> _Sua tarefa_
No texto-fonte, qual é o valor da multa cominatória pedida pelo Ministério Público para o caso de descumprimento da liminar?

::: Texto-fonte

S E N T E N Ç A
Na Comarca de Ferros, MG, aos 17.MAI.2011, o MINISTÉRIO PÚBLICO DO ESTADO DE MINAS GERAIS ajuizou, em face de DREEN BRASIL INVESTIMENTOS E PARTICIPAÇÕES S.A., do MUNICÍPIO DE FERROS e do ESTADO DE MINAS GERAIS, “ação civil pública” em que postula liminar inaudita altera pars a fim de que: a) se imponha à primeira demandada a obrigação de se abster da prática de qualquer ato tendente à instrução ou ao prosseguimento do processo de licenciamento ambiental da “PCH Ferradura”; b) sejam suspensos os efeitos da declaração do Prefeito de Ferros, atestando a conformidade do empreendimento “PCH Ferradura” com a legislação municipal, bem como demais atos administrativos subsequentes praticados no bojo do processo de licenciamento ambiental; c) suspender o processo de licenciamento ambiental tombado sob o nº 04554/2008/001/2009, em trâmites na SUPRAM – Leste Mineiro, fixando-lhes multa cominatória de R$ 500.000,00 (quinhentos mil reais) para o caso de descumprimento, sem prejuízo das sanções penais, civis e administrativas.
Como causa de pedir, informou que se encontra a tramitar, perante a SUPRAM – Leste Mineiro, processo de licenciamento ambiental referente ao empreendimento denominado Pequena Central Hidrelétrica Ferradura (“PCH Ferradura”), tombado sob o nº 04554/2008/001/2009, formalizado por iniciativa da primeira ré, destinado ao aproveitamento do potencial energético do Rio Santo Antonio, em sua parcela situada no Município de Ferros, MG.
Sustentou que a implantação do empreendimento engendrará impactos negativos no meio ambiente natural e cultural da região afetada, tais como: alterações da Área de Proteção Ambiental de Fortaleza de Ferros, objeto da Lei municipal nº 291 e do Decreto nº 1.086, ambos de 2002; destruição de sítios arqueológicos e históricos mediante submersão e soterramento; exposição dos vestígios e descaracterização do entorno e supressão de parte do chamado “Caminho das Esmeraldas”, pertencente à chamada “Estrada Real”.
Narrou que o “Conjunto Paisagístico das Ruínas da Estrada Real e Encontro dos Rio Santo Antônio e Tanque” foi objeto de tombamento municipal, mercê do Decreto municipal nº 1.471, de 2009, e que o Rio Santo Antônio e todos os rios, ribeirões e córregos situados no MUNICÍPIO DE FERROS, por meio de sua Lei Orgânica municipal (artigo 193, inciso II e III), passaram a ser considerados “monumentos naturais”, conforme descritos na Lei nacional nº 9.985, de 2001.
Aduziu que, com a implantação do empreendimento, os mais importantes sítios arqueológicos históricos e pré-histórico de Ferros serão destruídos pela inundação e agravado o meio ambiente natural, abrangendo áreas de relevante potencial para a conservação da biodiversidade, remanescente da Mata Atlântica.

::::::
::: Material fornecido

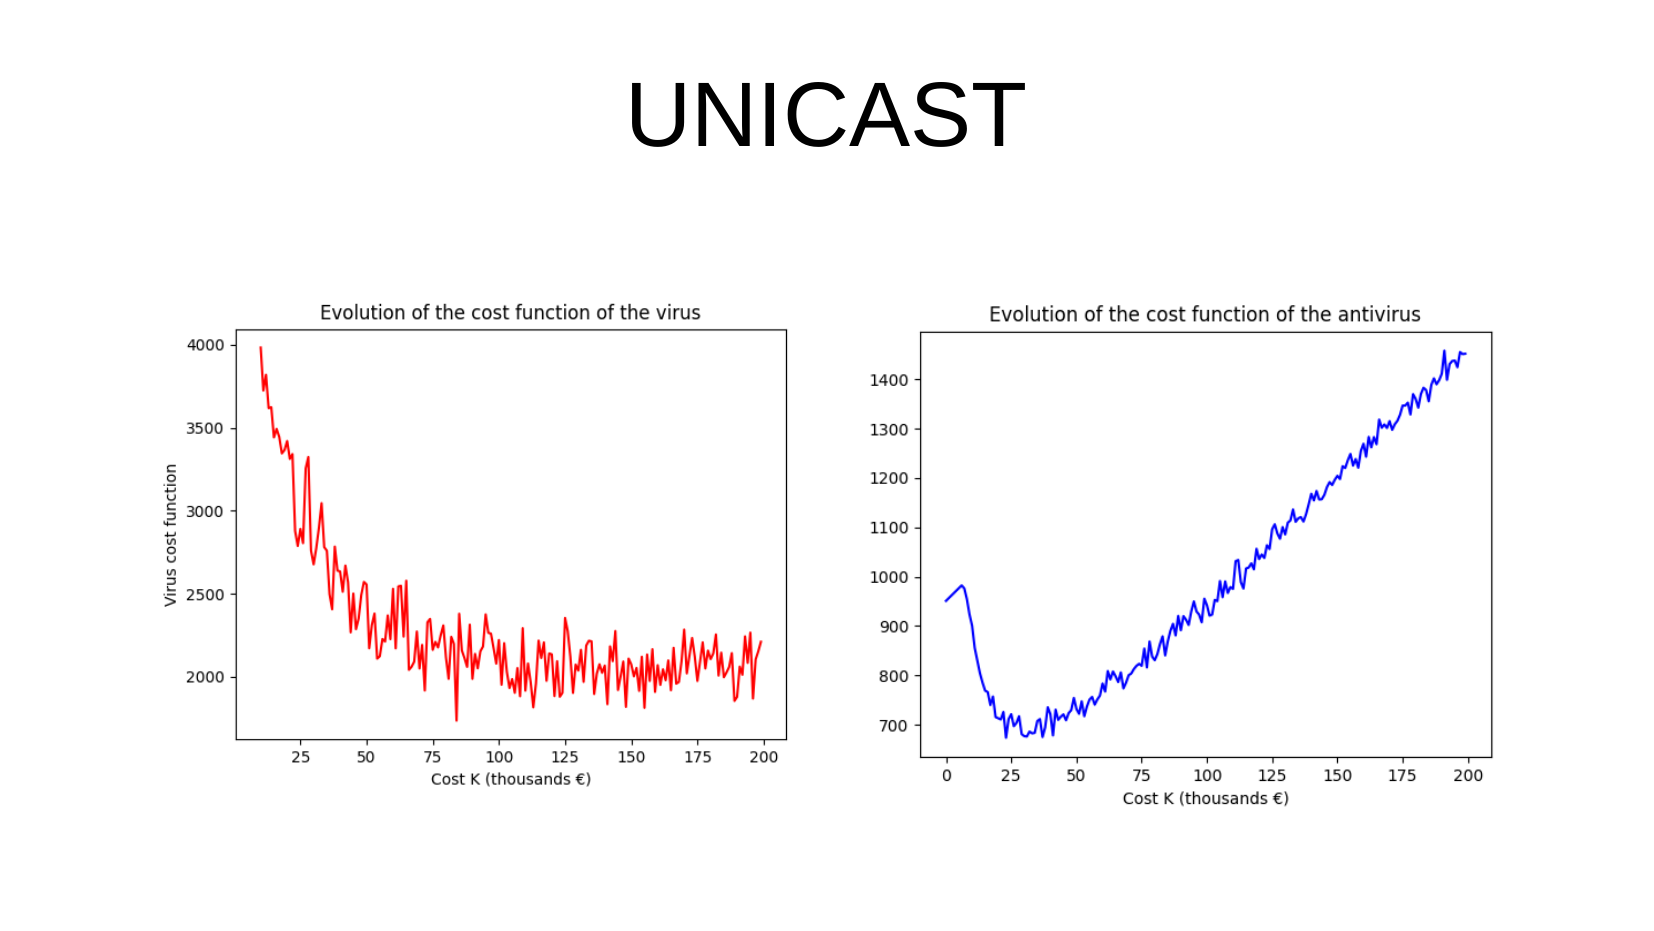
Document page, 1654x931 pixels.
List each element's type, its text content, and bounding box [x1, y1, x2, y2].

picture [147, 265, 1565, 819]
title UNICAST [82, 37, 1571, 193]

::::::

> _Resposta_
R$ 500.000,00 (quinhentos mil reais).